O julgamento de Monique Medeiros e do ex-vereador Dr. Jairinho pela morte do menino Henry Borel chegou ao décimo dia nesta quarta-feira (3) e deve ser encerrado ainda hoje. Com isso, o caso iguala a duração do júri da tragédia da Boate Kiss, um dos mais longos da história recente do país.
O último dia de sessão é dedicado aos debates entre acusação e defesa. Pela manhã, falaram a promotora do caso e os assistentes de acusação, que representam Leniel Borel, pai de Henry.
Durante a sustentação, a acusação buscou reforçar a responsabilidade de Monique pela morte do filho, argumentando que ela foi negligente e se omitiu diante das agressões sofridas pela criança. Em relação a Jairinho, o Ministério Público sustenta de forma direta que ele foi o autor das agressões que levaram à morte do menino.
À tarde, foi a vez das defesas. Os advogados de Monique tentam convencer os jurados de que ela não participou das agressões, desconhecia a violência sofrida por Henry e também teria sido vítima da relação com Jairinho. A defesa ainda atribui parte da responsabilidade à babá da criança, que prestou depoimento durante o julgamento.

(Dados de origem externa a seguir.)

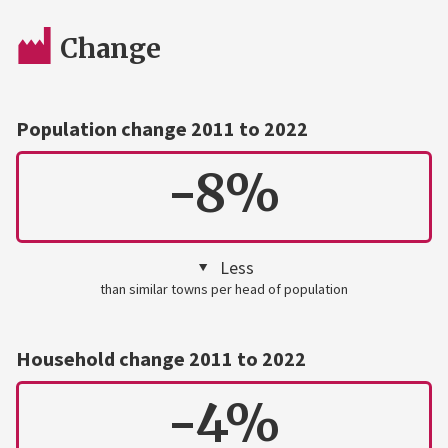
Change
Population change 2011 to 2022
-8%
Less
than similar towns per head of population
Household change 2011 to 2022
-4%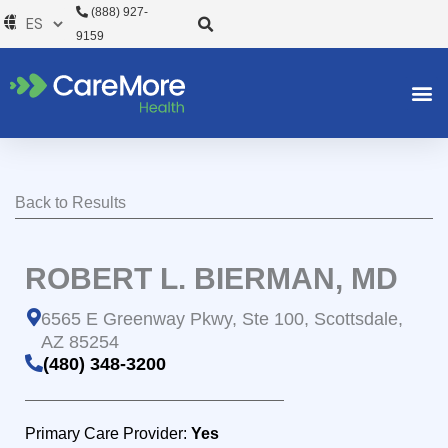
Ir
(888) 927-
al
9159
contenido
Back to Results
ROBERT L. BIERMAN, MD
6565 E Greenway Pkwy, Ste 100, Scottsdale,
AZ 85254
(480) 348-3200
Primary Care Provider:
Yes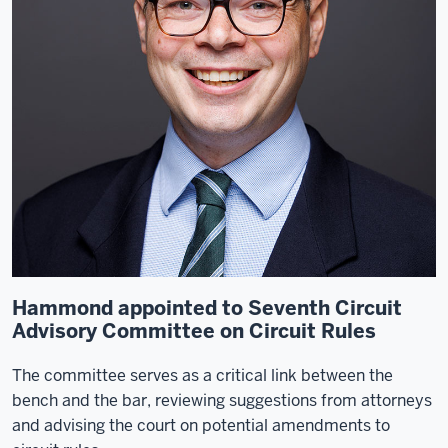
Hammond appointed to Seventh Circuit
Advisory Committee on Circuit Rules
The committee serves as a critical link between the
bench and the bar, reviewing suggestions from attorneys
and advising the court on potential amendments to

Já a defesa de Jairinho, que encerra sua sustentação nesta noite, argumenta que todo o caso seria resultado de uma armação de Leniel Borel. Segundo os advogados, Henry teria se machucado em um acidente de carro e morrido horas depois, e o pai da criança teria aproveitado a situação para prejudicar Monique e Jairinho, em uma suposta vingança motivada por uma traição.
Os defensores também exibiram mensagens trocadas entre Leniel e a então diretora do Instituto Médico-Legal (IML), extraídas de celulares apreendidos, e alegaram que ele teria influenciado a produção dos laudos periciais.

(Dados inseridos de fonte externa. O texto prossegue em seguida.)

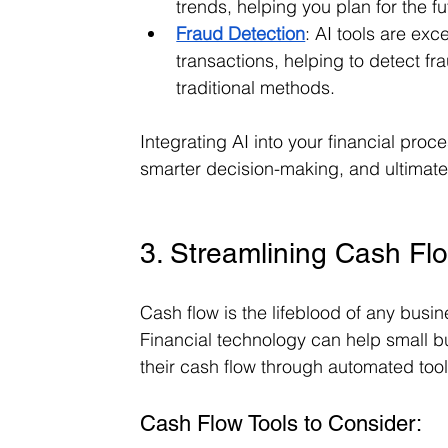
trends, helping you plan for the f
Fraud Detection
: AI tools are exce
transactions, helping to detect fr
traditional methods.
Integrating AI into your financial proce
smarter decision-making, and ultimatel
3. Streamlining Cash F
Cash flow is the lifeblood of any busin
Financial technology can help small bu
their cash flow through automated tool
Cash Flow Tools to Consider: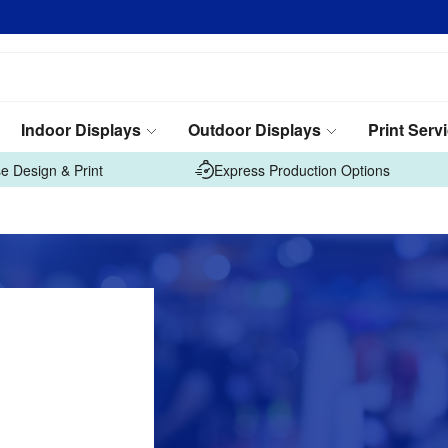
Indoor Displays
Outdoor Displays
Print Serv
e Design & Print
Express Production Options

Após o encerramento das sustentações, ainda haverá réplica e tréplica. A expectativa é que o julgamento termine ainda nesta quarta-feira, mas não há previsão para o horário da sentença.

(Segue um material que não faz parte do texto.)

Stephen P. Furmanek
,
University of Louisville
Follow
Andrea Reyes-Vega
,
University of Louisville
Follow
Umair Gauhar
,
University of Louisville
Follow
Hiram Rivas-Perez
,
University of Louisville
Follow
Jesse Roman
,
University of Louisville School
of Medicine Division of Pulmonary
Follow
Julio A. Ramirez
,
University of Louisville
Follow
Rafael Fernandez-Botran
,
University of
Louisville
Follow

Nos bastidores do Tribunal de Justiça do Rio, a intenção é evitar que o júri avance pelo feriado desta quinta-feira (4). Ainda assim, dependendo da duração dos debates e do desgaste dos jurados, a leitura da sentença pode ficar para a madrugada ou até para a manhã de quinta.
Os sete jurados, cinco homens e duas mulheres, estão há dez dias isolados no Tribunal de Justiça. Durante o período, permanecem incomunicáveis, sem acesso a celulares, televisão ou notícias sobre o caso.
Após os debates, eles responderão aos quesitos formulados pela Justiça. Com base nessas respostas, a juíza Elizabeth Machado Louro anunciará se Monique Medeiros e Jairo Souza Santos Júnior serão condenados ou absolvidos.